Iran to ship 9k tons of enriched uranium to Russia in coming days
Tehran will export 9,000 tons of enriched uranium stockpile to Russia within days, according to the head of Iran’s nuclear agency. The move is part of what Iran agreed to in the nuclear deal struck in July.
"In the next few days around 9 tons of Iran's enriched uranium will be exported to Russia," Ali Akbar Salehi, head of Iran’s Atomic Energy Organization (AEOI), said on Saturday, according to Iranian news agency IRNA.
Under the nuclear deal, Tehran has to limit its stockpile of enriched uranium to around 300 kilograms (660 lbs), mothball most of its centrifuges as well as remove the core of a heavy water reactor at Arak to ensure it cannot produce plutonium.
The enriched uranium stockpile will be swapped for yellowcake, unenriched uranium compound, already supplied by Russia.

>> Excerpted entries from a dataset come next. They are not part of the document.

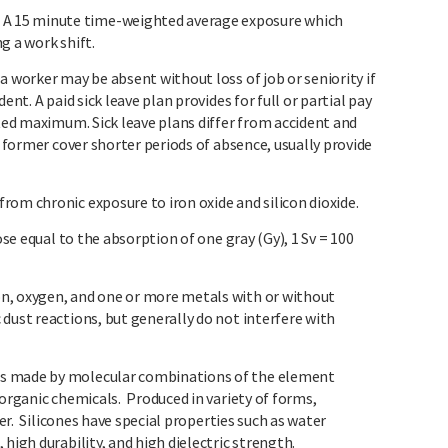
 15 minute time-weighted average exposure which
g a work shift.
a worker may be absent without loss of job or seniority if
ent. A paid sick leave plan provides for full or partial pay
ated maximum. Sick leave plans differ from accident and
e former cover shorter periods of absence, usually provide
rom chronic exposure to iron oxide and silicon dioxide.
se equal to the absorption of one gray (Gy), 1 Sv = 100
n, oxygen, and one or more metals with or without
dust reactions, but generally do not interfere with
s made by molecular combinations of the element
 organic chemicals. Produced in variety of forms,
ber. Silicones have special properties such as water
high durability, and high dielectric strength.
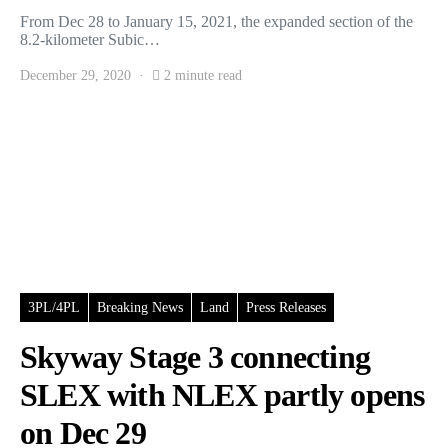
From Dec 28 to January 15, 2021, the expanded section of the
8.2-kilometer Subic…
December 29, 2020
2 minute read
3PL/4PL
Breaking News
Land
Press Releases
Skyway Stage 3 connecting
SLEX with NLEX partly opens
on Dec 29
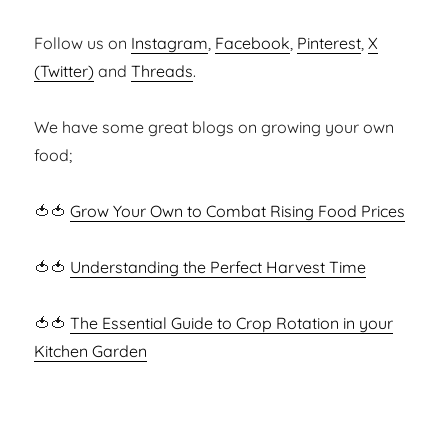
Follow us on
Instagram
,
Facebook
,
Pinterest
,
X
(Twitter)
and
Threads
.
We have some great blogs on growing your own
food;
🍅🍅
Grow Your Own to Combat Rising Food Prices
🍅🍅
Understanding the Perfect Harvest Time
🍅🍅
The Essential Guide to Crop Rotation in your
Kitchen Garden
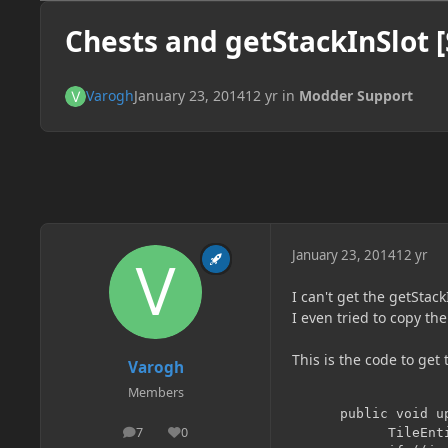
Chests and getStackInSlot [
Varogh
January 23, 2014
12 yr
in
Modder Support
January 23, 2014
12 yr
I can't get the getStack
I even tried to copy the
This is the code to get 
Varogh
Members
      public void up
7
0
        	TileEntity inpTile = worldObj.getBlockTileEntity(xCoord, yCoord, zCoord+1);

posts
Reputation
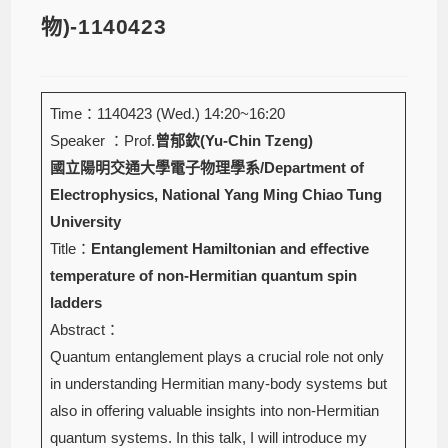
物)-1140423
Time：1140423 (Wed.) 14:20~16:20
Speaker ：Prof.
曾郁欽(Yu-Chin Tzeng)
國立陽明交通大學電子物理學系/Department of
Electrophysics, National Yang Ming Chiao Tung
University
Title：
Entanglement Hamiltonian and effective
temperature of non-Hermitian quantum spin
ladders
Abstract：
Quantum entanglement plays a crucial role not only
in understanding Hermitian many-body systems but
also in offering valuable insights into non-Hermitian
quantum systems. In this talk, I will introduce my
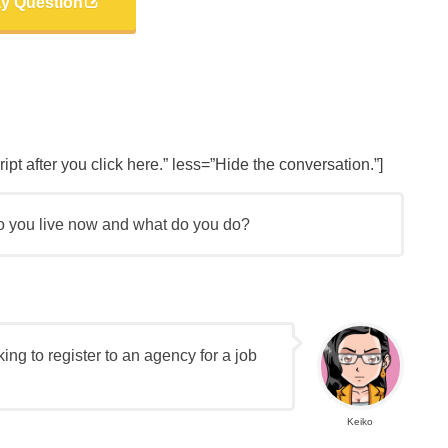
ay Question
t after you click here.” less=”Hide the conversation.”]
o you live now and what do you do?
nking to register to an agency for a job
Keiko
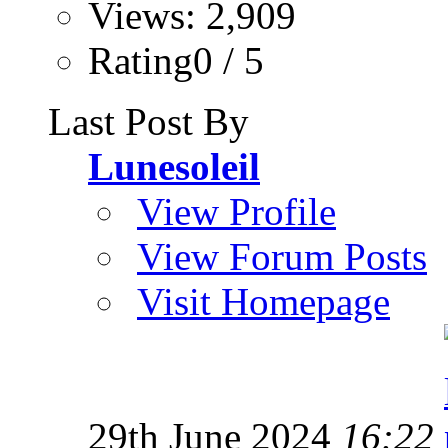
Views: 2,909
Rating0 / 5
Last Post By
Lunesoleil
View Profile
View Forum Posts
Visit Homepage
29th June 2024
16:22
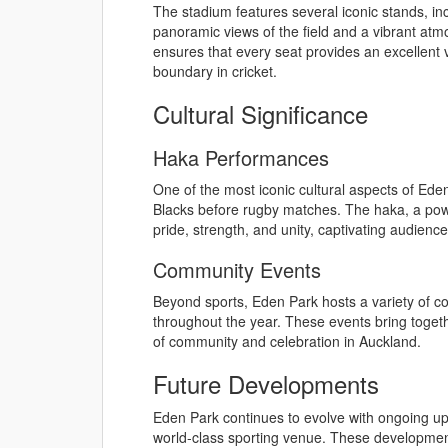
The stadium features several iconic stands, in
panoramic views of the field and a vibrant at
ensures that every seat provides an excellent vie
boundary in cricket.
Cultural Significance
Haka Performances
One of the most iconic cultural aspects of Eden
Blacks before rugby matches. The haka, a po
pride, strength, and unity, captivating audien
Community Events
Beyond sports, Eden Park hosts a variety of c
throughout the year. These events bring toget
of community and celebration in Auckland.
Future Developments
Eden Park continues to evolve with ongoing up
world-class sporting venue. These developmen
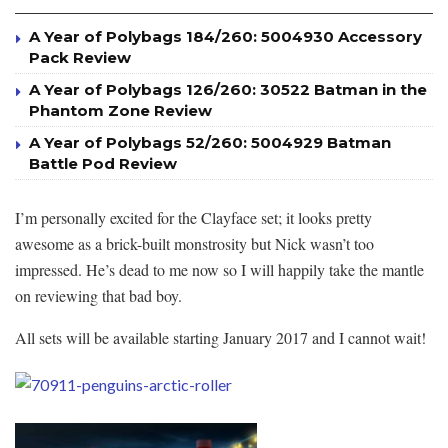
A Year of Polybags 184/260: 5004930 Accessory
Pack Review
A Year of Polybags 126/260: 30522 Batman in the
Phantom Zone Review
A Year of Polybags 52/260: 5004929 Batman
Battle Pod Review
I’m personally excited for the Clayface set; it looks pretty
awesome as a brick-built monstrosity but Nick wasn’t too
impressed. He’s dead to me now so I will happily take the mantle
on reviewing that bad boy.
All sets will be available starting January 2017 and I cannot wait!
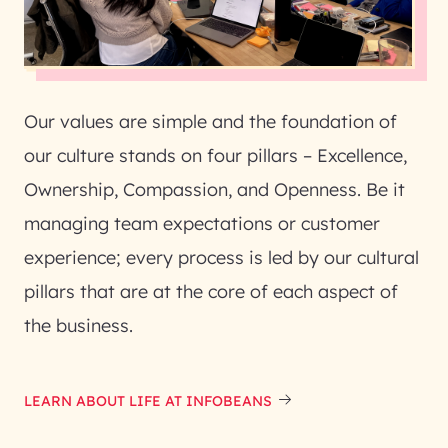
Our values are simple and the foundation of
our culture stands on four pillars – Excellence,
Ownership, Compassion, and Openness. Be it
managing team expectations or customer
experience; every process is led by our cultural
pillars that are at the core of each aspect of
the business.
LEARN ABOUT LIFE AT INFOBEANS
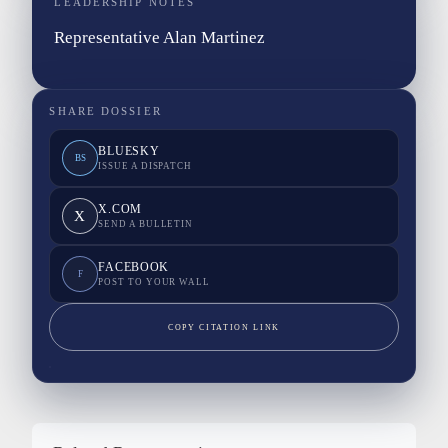
LEADERSHIP NOTES
Representative Alan Martinez
SHARE DOSSIER
BLUESKY
BS
ISSUE A DISPATCH
X.COM
X
SEND A BULLETIN
FACEBOOK
F
POST TO YOUR WALL
COPY CITATION LINK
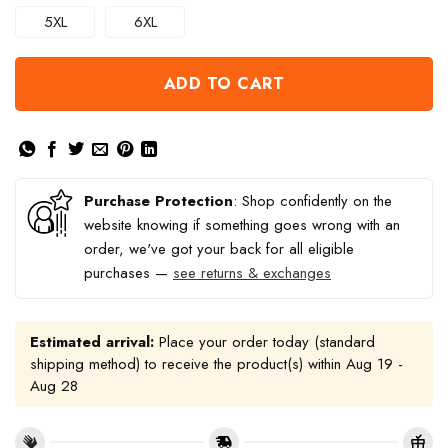
5XL
6XL
ADD TO CART
Purchase Protection
: Shop confidently on the
website knowing if something goes wrong with an
order, we've got your back for all eligible
purchases —
see returns & exchanges
Estimated arrival:
Place your order today (standard
shipping method) to receive the product(s) within
Aug 19 -
Aug 28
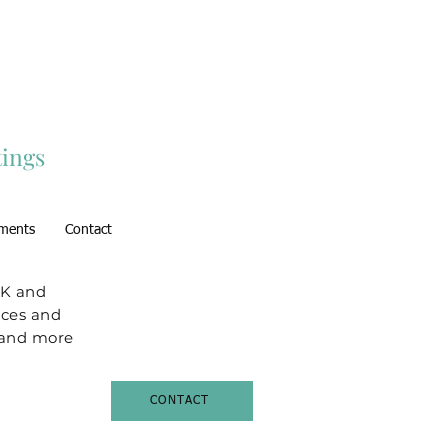
ings
ments
Contact
UK and
aces and
t and more
CONTACT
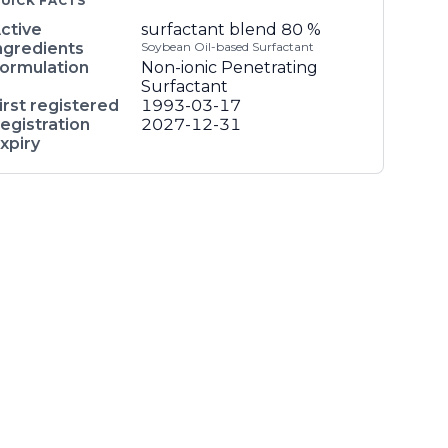
UICK FACTS
ctive
surfactant blend
80 %
ngredients
Soybean Oil-based Surfactant
ormulation
Non-ionic Penetrating
Surfactant
irst registered
1993-03-17
egistration
2027-12-31
xpiry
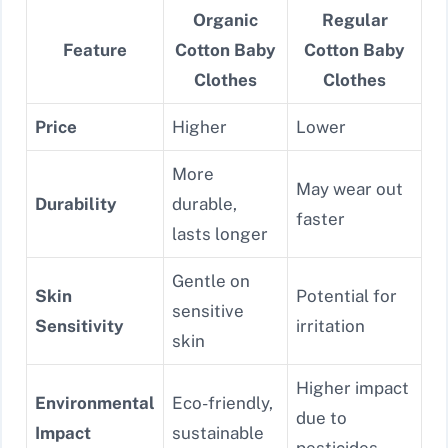
Organic
Regular
Feature
Cotton Baby
Cotton Baby
Clothes
Clothes
Price
Higher
Lower
More
May wear out
Durability
durable,
faster
lasts longer
Gentle on
Skin
Potential for
sensitive
Sensitivity
irritation
skin
Higher impact
Environmental
Eco-friendly,
due to
Impact
sustainable
pesticides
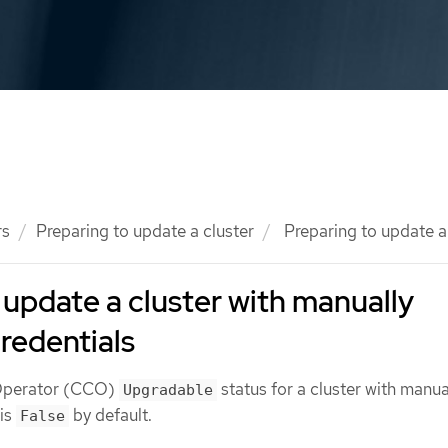
rs
Preparing to update a cluster
Preparing to update a 
 update a cluster with manually
redentials
 Operator (CCO)
status for a cluster with manua
Upgradable
 is
by default.
False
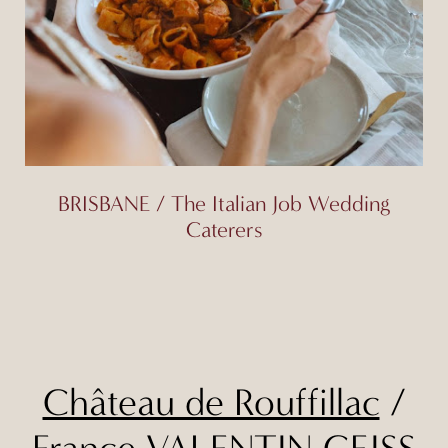
BRISBANE / The Italian Job Wedding
Caterers
Château de Rouffillac
/
France
VALENTIN GEISS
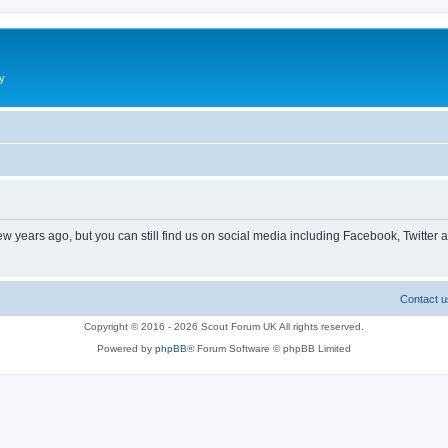
y
ew years ago, but you can still find us on social media including Facebook, Twitter 
Contact u
Copyright © 2016 - 2026 Scout Forum UK All rights reserved.
Powered by
phpBB
® Forum Software © phpBB Limited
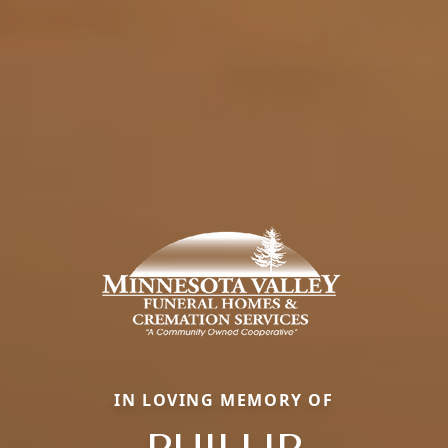
IN LOVING MEMORY OF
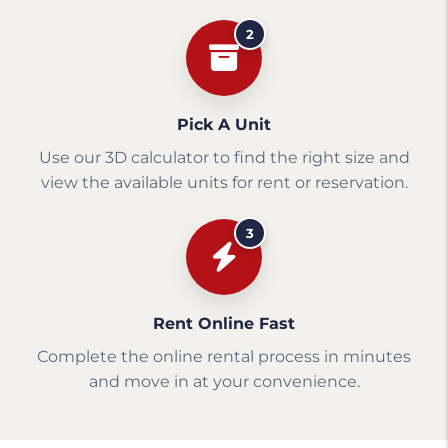
2
Pick A Unit
Use our 3D calculator to find the right size and
view the available units for rent or reservation.
3
Rent Online Fast
Complete the online rental process in minutes
and move in at your convenience.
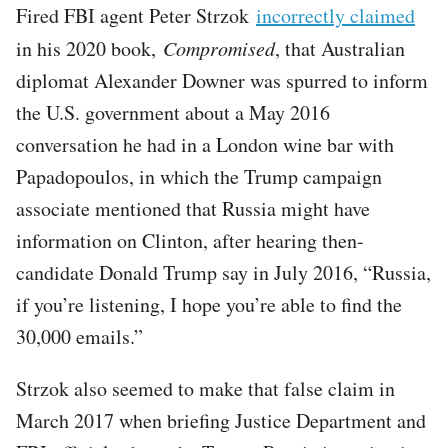
Fired FBI agent Peter Strzok
incorrectly claimed
in his 2020 book,
Compromised
, that Australian
diplomat Alexander Downer was spurred to inform
the U.S. government about a May 2016
conversation he had in a London wine bar with
Papadopoulos, in which the Trump campaign
associate mentioned that Russia might have
information on Clinton, after hearing then-
candidate Donald Trump say in July 2016, “Russia,
if you’re listening, I hope you’re able to find the
30,000 emails.”
Strzok also seemed to make that false claim in
March 2017 when briefing Justice Department and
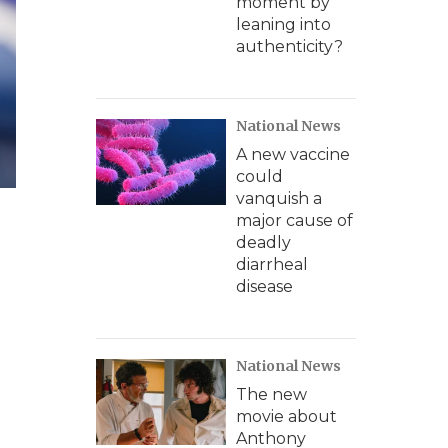
moment by
leaning into
authenticity?
National News
A new vaccine
could
vanquish a
major cause of
deadly
diarrheal
disease
National News
The new
movie about
Anthony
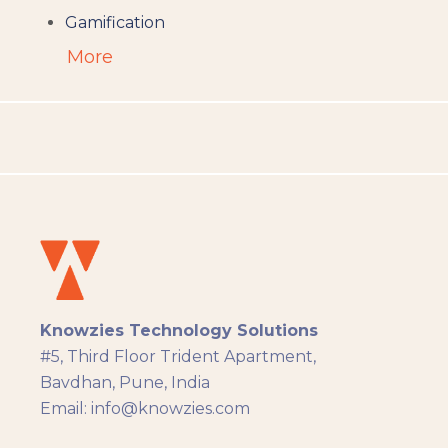
Gamification
Augumented Reality
More
Microlearning
People Analytics
Translation and Localisation
LMS
Instructional Design
Docebo
eLearning
eLearning Development
General
Knowzies Technology Solutions
Generic
#5, Third Floor Trident Apartment,
HR Analytics
Bavdhan, Pune, India
Key Tips
Email: info@knowzies.com
Knowzies Voice
Learning Strategy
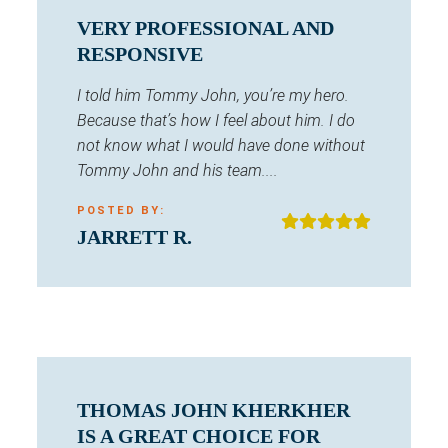
VERY PROFESSIONAL AND
RESPONSIVE
I told him Tommy John, you’re my hero.
Because that’s how I feel about him. I do
not know what I would have done without
Tommy John and his team....
POSTED BY:
JARRETT R.
THOMAS JOHN KHERKHER
IS A GREAT CHOICE FOR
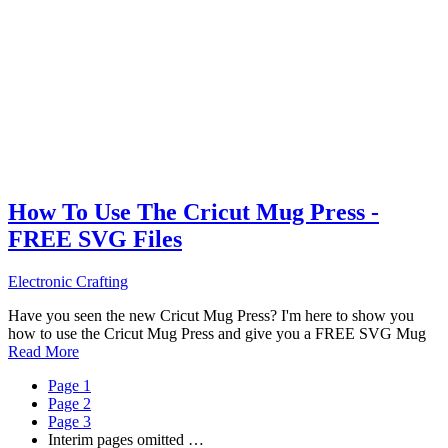
How To Use The Cricut Mug Press -
FREE SVG Files
Electronic Crafting
Have you seen the new Cricut Mug Press? I'm here to show you
how to use the Cricut Mug Press and give you a FREE SVG Mug
Read More
Page
1
Page
2
Page
3
Interim pages omitted
…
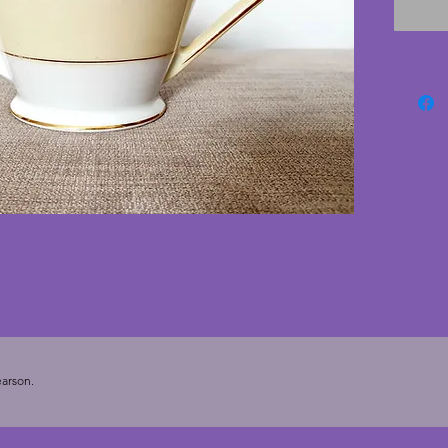
any piec
deco te
12 5 cm
20.5 cm
arson.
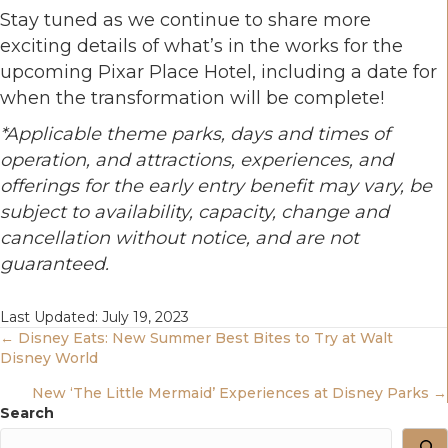
Stay tuned as we continue to share more
exciting details of what’s in the works for the
upcoming Pixar Place Hotel, including a date for
when the transformation will be complete!
*
Applicable theme parks, days and times of
operation, and attractions, experiences, and
offerings for the early entry benefit may vary, be
subject to availability, capacity, change and
cancellation without notice, and are not
guaranteed.
Last Updated: July 19, 2023
Posts
← Disney Eats: New Summer Best Bites to Try at Walt
Disney World
Navigation
New ‘The Little Mermaid’ Experiences at Disney Parks →
Search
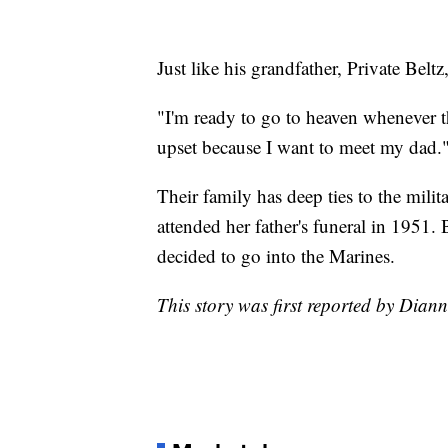
Just like his grandfather, Private Beltz
"I'm ready to go to heaven whenever t
upset because I want to meet my dad.
Their family has deep ties to the mili
attended her father's funeral in 1951.
decided to go into the Marines.
This story was first reported by Dian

The yellowcake is of non-military use only, which ensures Iran’s nuclear program is peaceful.
Earlier on Thursday, Salehi told reporters the enriched uranium is “low-grade” and will be shipped to Russia “under IAEA supervision,” citing the UN atomic agency’s decision to clear Tehran from possible military dimensions (PMD) of its nuclear program, according to IRNA. He also specified that the IAEA inspectors are present to ensure the agreement is observed at the Arak nuclear reactor.
The closure of PMD and Tehran’s willingness to cooperate on enriched uranium was welcomed by IAEA head Yukiya Amano, who congratulated his Iranian counterpart Salehi the same day in a telephone conversation. In response, Salehi said, quoted as saying by IRNA: “We are making efforts to do our part in such a way that the nuclear deal be implemented within two weeks.”
The nuclear deal, or Joint Comprehensive Plan of Action, is a framework agreement announced in July 2015 between Iran and a group of world powers known as the P5+1, including the permanent members of the UN Security Council – the US, the UK, Russia, France, and China – plus Germany. It binds Iran to an obligation to close all enrichment facilities other than the one in Natanz, redesign heavy water facilities into a research center and also agree on extensive monitoring by IAEA. In exchange, Tehran will potentially enjoy the lifting of economic and financial sanctions imposed by the US and the European Union, as well as some of the UN.